§ WRITTEN TASKS:
[A] What does the thread on greedy regex matching say? Give it in two sentences.
[B] Carry the thread on greedy regex matching forward from its final line.

§ QUOTED PASSAGE:
1

Here is a very simple regex:-

kabk
k(.*)k
result:
kabk has 1 group:
ab

What I normally do is the following, which is right but unnecessary.

k([^k]*)k

Can anyone explain to me how the regex parser work? Is the .* supposed to consume as much as possible.

ΩmegaMan
  • 26,526
  • 10
  • 91
  • 107
leon
  • 365
  • 3
  • 10
  • 2
    possible duplicate of [What do lazy and greedy mean in the context of regular expressions?](http://stackoverflow.com/questions/2301285/what-do-lazy-and-greedy-mean-in-the-context-of-regular-expressions) –  Mar 07 '14 at 04:35

4 Answers4

2

Yes, the * operator is greedy, and will capture as many valid characters as it can.

For example, the pattern k(.*)k applied to kkkkak will capture kkka.

You can make an operator non-greedy with the ? operator.

So the pattern k(.*?)k applied to kkkkak will capture nothing, because the smallest non-greedy match is to allow nothing between the first two k characters.

In reply to your comment, the existance of the final k in the pattern means that it needs to leave as much as possible to still match a k after consuming as much as possible.

2

Lets see k([^k]*)k (matching using negation) first on regex101.com debugger::

1   /k([^k]*)k/ kabk
2   /k([^k]*)k/ kabk
3   /k([^k]*)k/ kabk
4   /k([^k]*)k/ kabk
5   /k([^k]*)k/ kabk
6   /k([^k]*)k/ kabk
7   /k([^k]*)k/ kabk
#   Match found in 7 steps.

Now lets see k(.*)k (matching using geedy match) on same regex101.com debugger:

1   /k(.*)k/ kabk
2   /k(.*)k/ kabk
3   /k(.*)k/ kabk
4   /k(.*)k/ kabk
5   /k(.*)k/ kabk
6   /k(.*)k/ kabk BACKTRACK
7   /k(.*)k/ kabk BACKTRACK
8   /k(.*)k/ kabk
9   /k(.*)k/ kabk
#   Match found in 9 steps.

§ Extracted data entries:

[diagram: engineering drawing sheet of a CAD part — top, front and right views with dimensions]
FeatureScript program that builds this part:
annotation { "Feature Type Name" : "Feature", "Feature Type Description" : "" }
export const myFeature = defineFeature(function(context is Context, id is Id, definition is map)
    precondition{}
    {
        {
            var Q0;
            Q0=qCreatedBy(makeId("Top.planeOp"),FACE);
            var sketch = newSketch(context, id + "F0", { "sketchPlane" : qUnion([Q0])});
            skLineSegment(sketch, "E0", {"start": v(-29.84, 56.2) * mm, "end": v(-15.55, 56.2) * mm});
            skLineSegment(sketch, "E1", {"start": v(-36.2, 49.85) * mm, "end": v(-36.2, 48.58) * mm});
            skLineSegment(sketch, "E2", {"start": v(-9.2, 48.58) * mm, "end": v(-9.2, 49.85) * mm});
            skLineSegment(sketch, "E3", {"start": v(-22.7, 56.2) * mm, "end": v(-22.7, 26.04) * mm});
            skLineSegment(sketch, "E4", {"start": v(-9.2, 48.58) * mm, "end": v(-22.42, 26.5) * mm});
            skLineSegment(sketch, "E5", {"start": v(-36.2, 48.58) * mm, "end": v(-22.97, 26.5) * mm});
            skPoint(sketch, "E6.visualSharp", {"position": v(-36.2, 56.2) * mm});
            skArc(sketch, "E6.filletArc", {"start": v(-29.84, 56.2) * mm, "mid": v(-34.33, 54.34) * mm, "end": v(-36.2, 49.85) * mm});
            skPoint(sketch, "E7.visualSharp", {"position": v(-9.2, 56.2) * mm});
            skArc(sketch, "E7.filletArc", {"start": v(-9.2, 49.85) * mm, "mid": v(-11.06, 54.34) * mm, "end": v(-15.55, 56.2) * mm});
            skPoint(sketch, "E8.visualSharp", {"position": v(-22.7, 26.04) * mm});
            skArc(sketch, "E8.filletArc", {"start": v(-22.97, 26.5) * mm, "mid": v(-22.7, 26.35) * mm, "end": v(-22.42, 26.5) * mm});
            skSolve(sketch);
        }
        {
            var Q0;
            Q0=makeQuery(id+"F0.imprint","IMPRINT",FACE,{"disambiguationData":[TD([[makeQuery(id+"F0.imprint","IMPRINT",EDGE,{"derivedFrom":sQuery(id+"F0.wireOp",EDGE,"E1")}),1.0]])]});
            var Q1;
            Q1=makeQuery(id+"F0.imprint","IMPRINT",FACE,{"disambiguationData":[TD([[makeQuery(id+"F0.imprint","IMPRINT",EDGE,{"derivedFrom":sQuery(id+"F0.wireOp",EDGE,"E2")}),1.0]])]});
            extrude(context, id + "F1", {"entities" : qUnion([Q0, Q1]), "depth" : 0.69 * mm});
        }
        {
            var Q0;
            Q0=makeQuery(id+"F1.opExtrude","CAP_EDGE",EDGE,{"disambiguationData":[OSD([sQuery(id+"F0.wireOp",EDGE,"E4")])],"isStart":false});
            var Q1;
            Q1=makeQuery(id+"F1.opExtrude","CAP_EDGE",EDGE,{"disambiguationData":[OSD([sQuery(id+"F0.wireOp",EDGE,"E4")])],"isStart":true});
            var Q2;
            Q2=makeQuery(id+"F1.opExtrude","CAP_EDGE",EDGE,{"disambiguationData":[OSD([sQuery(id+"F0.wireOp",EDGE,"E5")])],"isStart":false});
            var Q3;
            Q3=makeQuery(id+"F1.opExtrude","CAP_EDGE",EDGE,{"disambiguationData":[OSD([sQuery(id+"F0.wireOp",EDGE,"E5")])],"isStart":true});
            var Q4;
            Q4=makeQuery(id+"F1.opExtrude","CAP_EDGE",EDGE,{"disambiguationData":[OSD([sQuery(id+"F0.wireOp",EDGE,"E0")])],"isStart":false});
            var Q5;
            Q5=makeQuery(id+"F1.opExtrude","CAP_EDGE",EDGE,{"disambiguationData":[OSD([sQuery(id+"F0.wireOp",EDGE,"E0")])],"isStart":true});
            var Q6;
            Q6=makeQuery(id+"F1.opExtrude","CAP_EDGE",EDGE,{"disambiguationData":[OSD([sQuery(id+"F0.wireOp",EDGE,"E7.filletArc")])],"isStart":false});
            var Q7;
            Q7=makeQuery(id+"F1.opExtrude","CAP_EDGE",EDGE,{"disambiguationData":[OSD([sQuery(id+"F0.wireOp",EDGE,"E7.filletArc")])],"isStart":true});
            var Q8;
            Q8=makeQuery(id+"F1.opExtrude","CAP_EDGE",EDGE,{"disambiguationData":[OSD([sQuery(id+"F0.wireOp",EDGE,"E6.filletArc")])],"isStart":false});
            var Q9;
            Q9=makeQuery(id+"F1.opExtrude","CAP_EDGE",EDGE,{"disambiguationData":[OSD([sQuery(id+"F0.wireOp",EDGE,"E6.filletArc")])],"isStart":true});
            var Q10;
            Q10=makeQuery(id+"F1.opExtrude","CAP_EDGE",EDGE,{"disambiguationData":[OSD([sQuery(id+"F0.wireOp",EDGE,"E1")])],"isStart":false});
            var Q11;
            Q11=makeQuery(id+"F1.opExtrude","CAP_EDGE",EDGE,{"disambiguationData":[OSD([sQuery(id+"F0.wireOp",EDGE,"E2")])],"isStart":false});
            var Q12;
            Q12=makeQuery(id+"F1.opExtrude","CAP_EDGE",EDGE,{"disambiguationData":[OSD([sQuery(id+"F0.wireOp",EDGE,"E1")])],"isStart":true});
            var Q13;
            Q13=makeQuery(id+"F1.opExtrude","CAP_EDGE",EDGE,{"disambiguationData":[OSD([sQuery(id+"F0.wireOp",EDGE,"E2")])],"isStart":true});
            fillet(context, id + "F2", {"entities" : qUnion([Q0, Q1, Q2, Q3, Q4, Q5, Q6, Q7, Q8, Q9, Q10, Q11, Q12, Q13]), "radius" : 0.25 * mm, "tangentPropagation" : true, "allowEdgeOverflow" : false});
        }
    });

==

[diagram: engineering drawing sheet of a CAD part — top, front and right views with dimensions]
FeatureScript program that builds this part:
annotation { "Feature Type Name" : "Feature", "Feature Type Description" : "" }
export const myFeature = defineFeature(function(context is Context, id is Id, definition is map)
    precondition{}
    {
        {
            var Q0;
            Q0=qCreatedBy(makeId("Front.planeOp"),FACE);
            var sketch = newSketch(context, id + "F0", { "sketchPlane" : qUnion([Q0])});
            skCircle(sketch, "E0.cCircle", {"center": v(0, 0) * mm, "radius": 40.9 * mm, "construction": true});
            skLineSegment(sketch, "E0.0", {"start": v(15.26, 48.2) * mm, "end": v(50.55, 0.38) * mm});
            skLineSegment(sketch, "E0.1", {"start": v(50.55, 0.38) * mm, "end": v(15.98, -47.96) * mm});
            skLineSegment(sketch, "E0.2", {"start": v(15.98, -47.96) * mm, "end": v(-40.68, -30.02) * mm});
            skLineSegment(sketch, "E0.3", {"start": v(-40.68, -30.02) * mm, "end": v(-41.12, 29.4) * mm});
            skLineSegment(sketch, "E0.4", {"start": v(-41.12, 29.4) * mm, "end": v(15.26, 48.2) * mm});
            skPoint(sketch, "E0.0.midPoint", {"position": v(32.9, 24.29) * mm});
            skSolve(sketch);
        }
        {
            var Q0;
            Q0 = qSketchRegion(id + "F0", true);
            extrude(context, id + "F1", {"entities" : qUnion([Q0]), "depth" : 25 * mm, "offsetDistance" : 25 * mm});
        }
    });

--

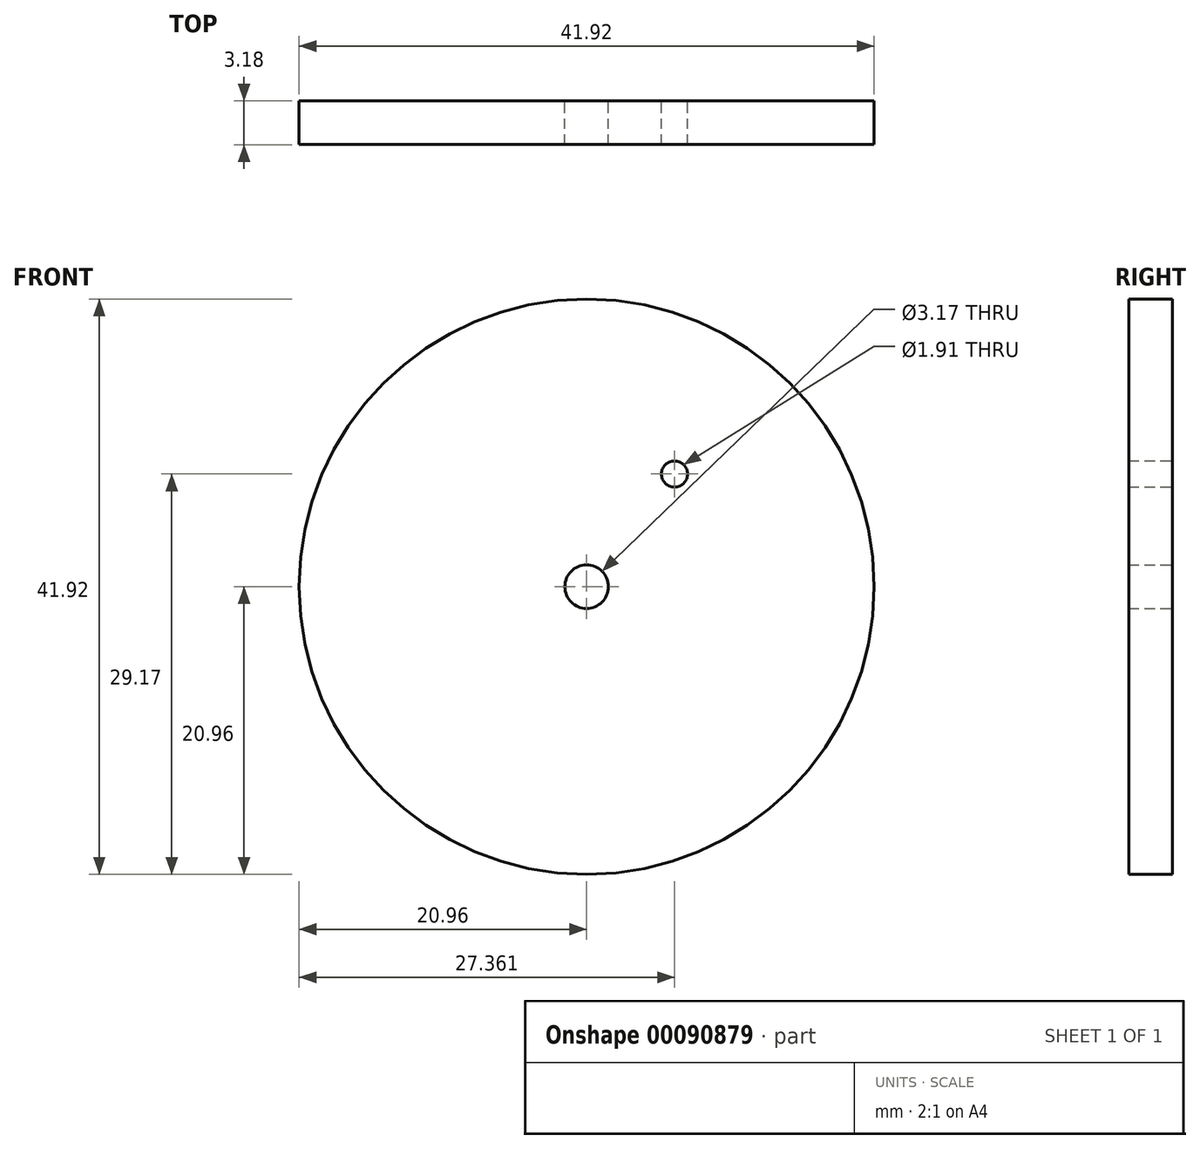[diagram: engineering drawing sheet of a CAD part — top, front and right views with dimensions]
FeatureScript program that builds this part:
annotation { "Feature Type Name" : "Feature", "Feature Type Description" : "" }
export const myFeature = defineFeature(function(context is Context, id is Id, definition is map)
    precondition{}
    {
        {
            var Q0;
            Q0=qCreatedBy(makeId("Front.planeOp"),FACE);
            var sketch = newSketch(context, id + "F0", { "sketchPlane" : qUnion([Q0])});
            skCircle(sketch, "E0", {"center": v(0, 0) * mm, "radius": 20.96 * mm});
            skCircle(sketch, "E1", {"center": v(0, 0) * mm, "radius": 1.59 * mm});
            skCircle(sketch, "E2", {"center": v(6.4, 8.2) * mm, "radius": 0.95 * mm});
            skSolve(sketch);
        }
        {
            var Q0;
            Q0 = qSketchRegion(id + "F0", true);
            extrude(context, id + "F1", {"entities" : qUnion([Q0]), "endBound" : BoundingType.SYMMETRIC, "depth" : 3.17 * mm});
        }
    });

§ TASK RESULTS:
[A] The asker observes that k(.*)k captures ab from kabk and asks whether .* is supposed to consume as much as possible, since they normally write k([^k]*)k instead. One answer confirms that the * operator is greedy and can be made non-greedy with ?, and another uses the regex101.com debugger to show the negated pattern matching in 7 steps while the greedy one needs 9 steps with backtracking.

[B]
Clearly first regex is much more efficient in longer strings as there is no BACKTRACKing involved.

anubhava
  • 713,503
  • 59
  • 514
  • 593
1

In kabk, there's only two ks. So it's not proper example to learn about greedy match.

Let's try it with different example: kabkxyk

Greedy version match returns kabkxyk (.* advances before the last k): (Followng is javascript):

'kabkxyk'.match(/k.*k/)
// ["kabkxyk"]

while non-greedy version match returns kabk:

'kabkxyk'.match(/k.*?k/)
// ["kabk"]
falsetru
  • 336,967
  • 57
  • 673
  • 597
  • Thanks. if put greed aside, why not .* in my example consume all the character after the first 'k', which find no match. – leon Mar 07 '14 at 04:38
  • @leon, The regular expression `.*` match greedily **as long as the entire pattern matches**. – falsetru Mar 07 '14 at 04:40
0

Yes, .* is greedy. It matches as much as it can.

.*? is non-greedy, or parsimonious. It matches as little as it can.

If you match "bananas" against ba.*a, it will match banana.

If you match "bananas" against ba.*?a, it will match bana.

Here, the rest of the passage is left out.